Background and Approach
Historical methods for VAD have evolved from classical signal processing techniques that leverage simple features, to modern deep learning approaches that excel in noisy conditions. However, these latter models are typically too large for deployment on edge devices, necessitating an interest in lightweight VAD systems. The method proposed in the paper combines a pre-trained lightweight VAD model, SGVAD, with additional pre-processing and post-processing modules to enhance its robustness against background noise.
Proposed Pipeline
The authors introduce a robust VAD pipeline comprising multiple stages for processing audio signals. This includes segmentation of the input, noise-removal pre-processing techniques like spectral subtraction and energy gating, and a majority-voting-based post-processing method.

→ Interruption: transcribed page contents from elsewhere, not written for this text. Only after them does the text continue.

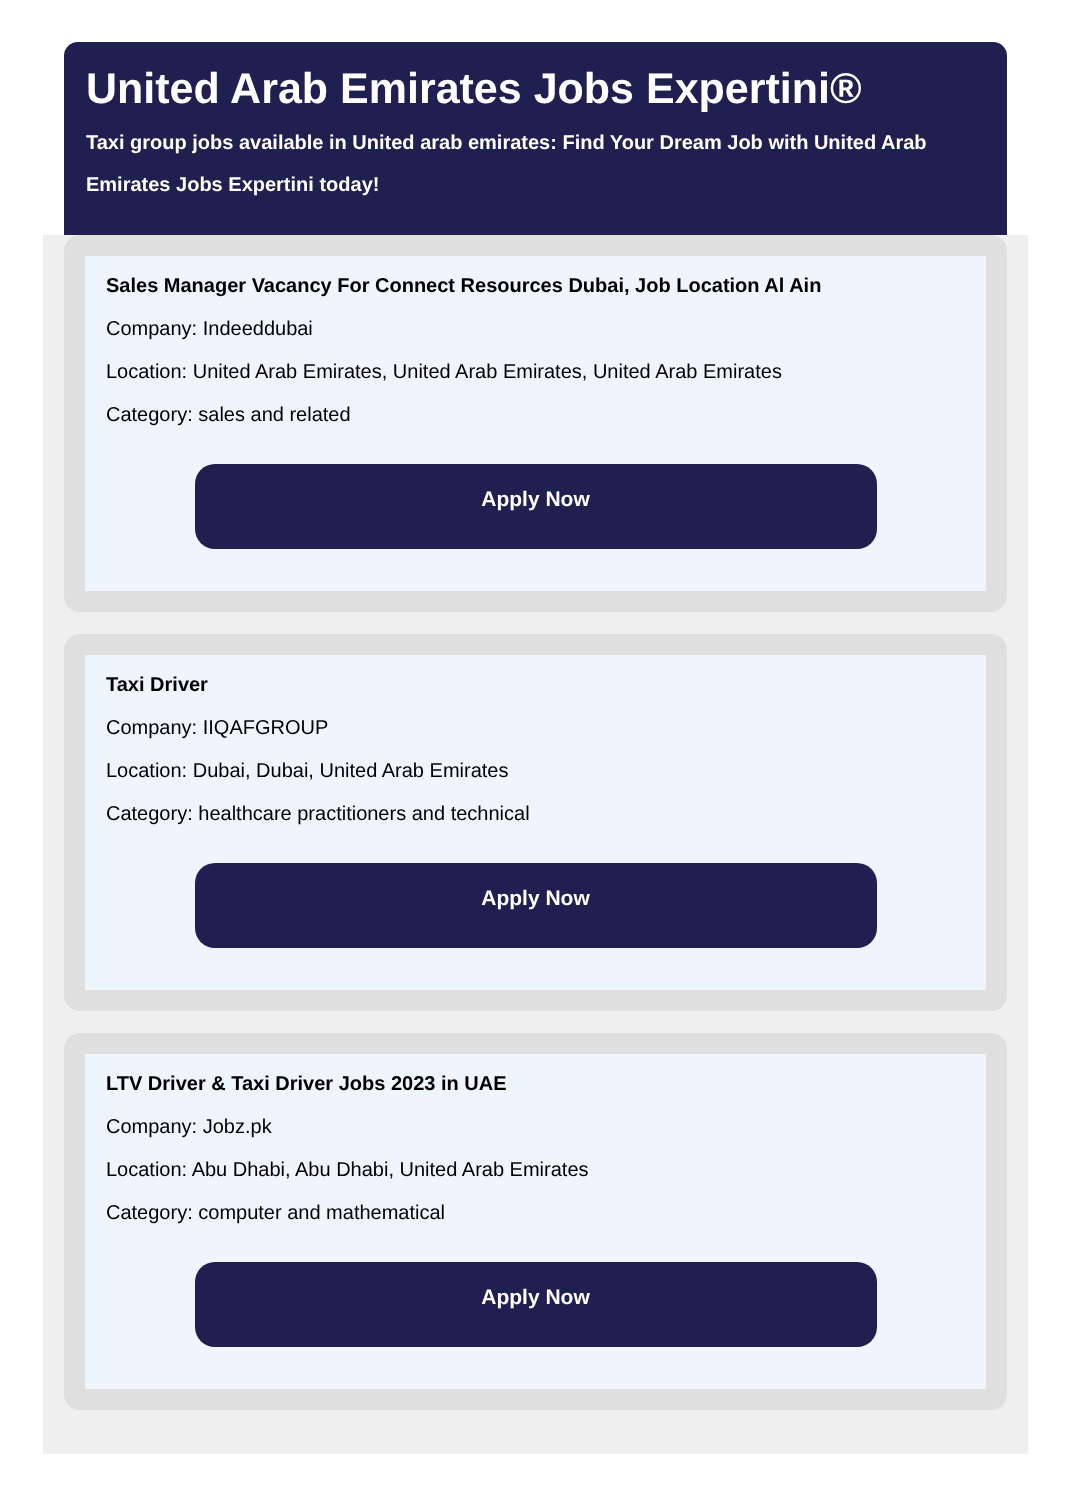United Arab Emirates Jobs Expertini®
Taxi group jobs available in United arab emirates: Find Your Dream Job with United Arab Emirates Jobs Expertini today!
Sales Manager Vacancy For Connect Resources Dubai, Job Location Al Ain
Company: Indeeddubai
Location: United Arab Emirates, United Arab Emirates, United Arab Emirates
Category: sales and related
Apply Now
Taxi Driver
Company: IIQAFGROUP
Location: Dubai, Dubai, United Arab Emirates
Category: healthcare practitioners and technical
Apply Now
LTV Driver & Taxi Driver Jobs 2023 in UAE
Company: Jobz.pk
Location: Abu Dhabi, Abu Dhabi, United Arab Emirates
Category: computer and mathematical
Apply Now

Figure 1: Block diagram of the proposed VAD pipeline, including segmentation, noise-removal pre-processing, inference with SGVAD, sliding-window grouping, and post-processing using majority voting.
Pre-Processing
The pre-processing module involves three techniques aimed at augmenting signal clarity before analysis by the VAD:
- Spectral Subtraction: This technique estimates and subtracts the power spectrum of background noise to yield a clearer signal representation, implemented to counteract stationary noises.
- Energy Gating: By examining short-time energy across frames, this method filters out segments falling below a certain energy threshold, typically identifying non-speech regions.

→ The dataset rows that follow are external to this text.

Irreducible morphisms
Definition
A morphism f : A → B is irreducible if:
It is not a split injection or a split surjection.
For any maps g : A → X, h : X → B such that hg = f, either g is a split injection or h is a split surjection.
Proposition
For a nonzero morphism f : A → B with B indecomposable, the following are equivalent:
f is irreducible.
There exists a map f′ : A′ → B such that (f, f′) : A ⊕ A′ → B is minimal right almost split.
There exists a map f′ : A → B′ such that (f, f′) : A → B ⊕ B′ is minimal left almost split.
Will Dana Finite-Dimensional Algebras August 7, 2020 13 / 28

- RMS Normalization: This process scales audio signals to a fixed RMS level, accounting for dynamic range discrepancies and improving the effectiveness of subsequent energy-based decision mechanisms.
Post-Processing
The post-processing module employs a majority voting technique to enhance decision reliability. Grouping predictions over a sliding window allows the method to accommodate scenarios with intermittent speech, which is common in real-life applications involving voice assistants.
Experimental Evaluation
The paper presents a rigorous assessment of the proposed VAD system across multiple datasets, including AVA Speech, VBD, ESC50, and MS-SNSD. Through these evaluations, the proposed model exhibits superior performance, particularly in detecting noisy speech compared to existing SGVAD and other baseline models.
- Detection Accuracy: The proposed method demonstrated significant gains in speech detection accuracy, particularly for noisy speech (84.7% in the AVA dataset compared to 45.4% for the baseline).

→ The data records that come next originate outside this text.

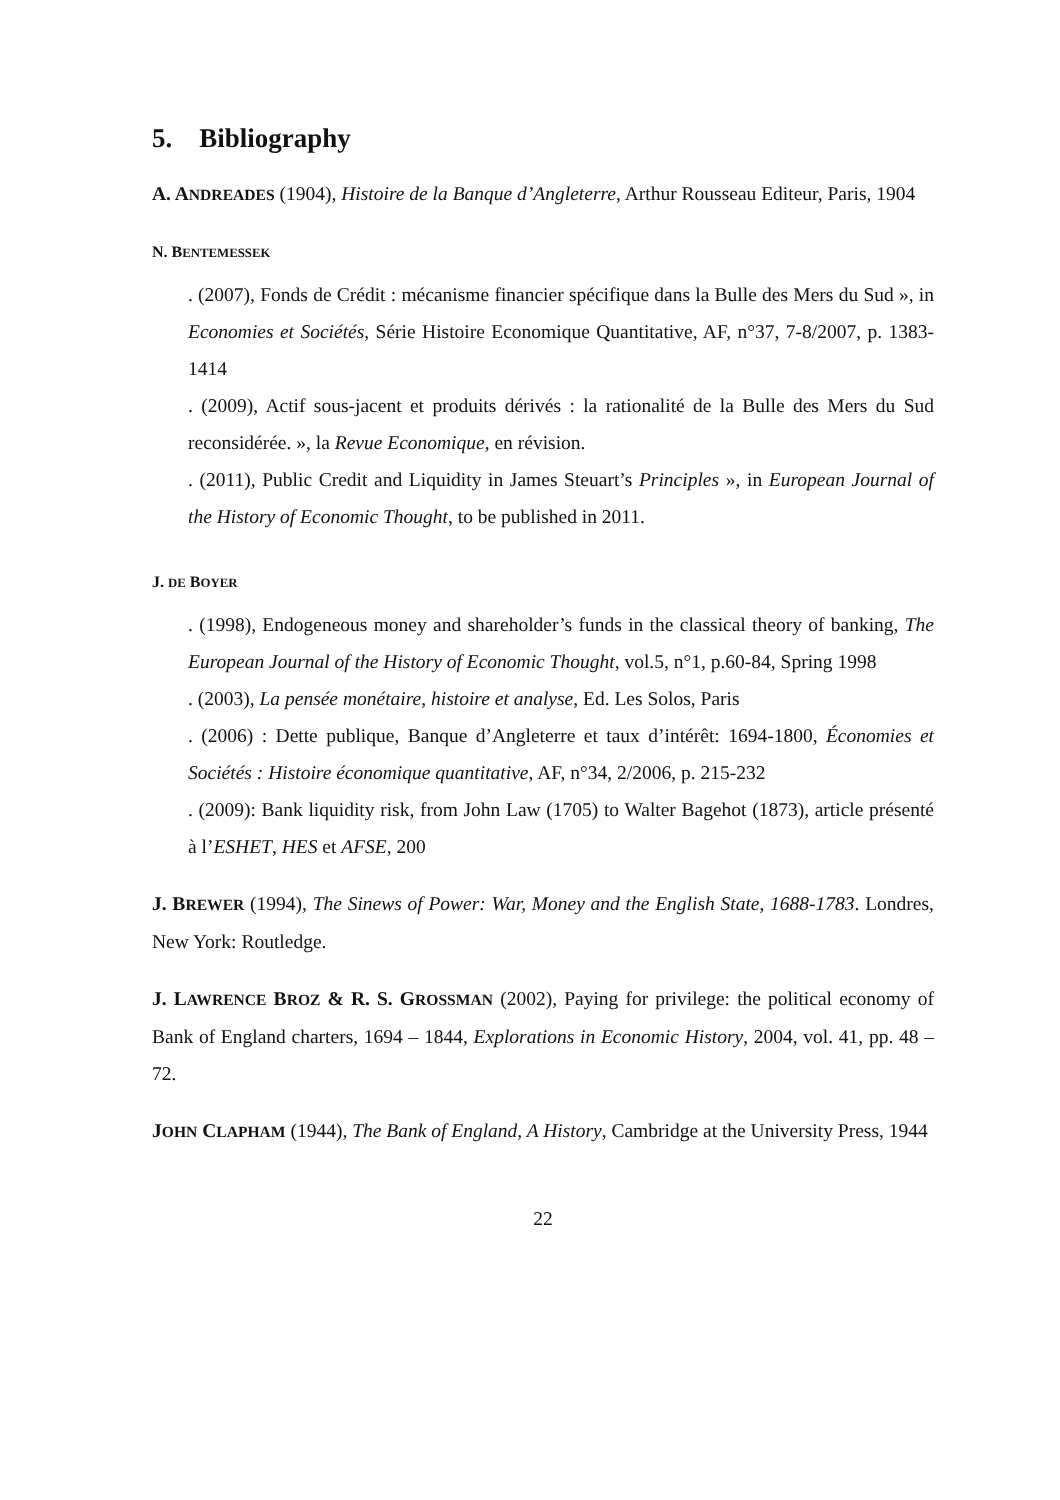5. Bibliography
A. ANDREADES (1904), Histoire de la Banque d’Angleterre, Arthur Rousseau Editeur, Paris, 1904
N. BENTEMESSEK
. (2007), Fonds de Crédit : mécanisme financier spécifique dans la Bulle des Mers du Sud », in Economies et Sociétés, Série Histoire Economique Quantitative, AF, n°37, 7-8/2007, p. 1383-1414
. (2009), Actif sous-jacent et produits dérivés : la rationalité de la Bulle des Mers du Sud reconsidérée. », la Revue Economique, en révision.
. (2011), Public Credit and Liquidity in James Steuart’s Principles », in European Journal of the History of Economic Thought, to be published in 2011.
J. DE BOYER
. (1998), Endogeneous money and shareholder’s funds in the classical theory of banking, The European Journal of the History of Economic Thought, vol.5, n°1, p.60-84, Spring 1998
. (2003), La pensée monétaire, histoire et analyse, Ed. Les Solos, Paris
. (2006) : Dette publique, Banque d’Angleterre et taux d’intérêt: 1694-1800, Économies et Sociétés : Histoire économique quantitative, AF, n°34, 2/2006, p. 215-232
. (2009): Bank liquidity risk, from John Law (1705) to Walter Bagehot (1873), article présenté à l’ESHET, HES et AFSE, 200
J. BREWER (1994), The Sinews of Power: War, Money and the English State, 1688-1783. Londres, New York: Routledge.
J. LAWRENCE BROZ & R. S. GROSSMAN (2002), Paying for privilege: the political economy of Bank of England charters, 1694 – 1844, Explorations in Economic History, 2004, vol. 41, pp. 48 – 72.
JOHN CLAPHAM (1944), The Bank of England, A History, Cambridge at the University Press, 1944
22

- ROC Analysis: The ROC curves illustrate a lower false positive rate at high true positive rates for the proposed model, indicating its robustness in differentiating speech from noise effectively.
Figure 2: ROC curves for SGVAD (baseline), VAD 1 (with post-processing), and VAD 2 (with post-processing and pre-processing), demonstrating superior performance of VAD 2 in noise-saturated environments.
Conclusion
The paper effectively showcases a novel VAD model design tailored to overcome the challenges of detecting human voice within noisy settings, without compromising computational efficiency. By leveraging state-of-the-art pre- and post-processing strategies, this model achieves marked improvements in detecting not only clean but also noisy speech, paving the way for efficient deployment in resource-constrained, real-world environments. Such advancements enhance practical voice assistant technology and broaden the application scope for intelligent audio analysis systems.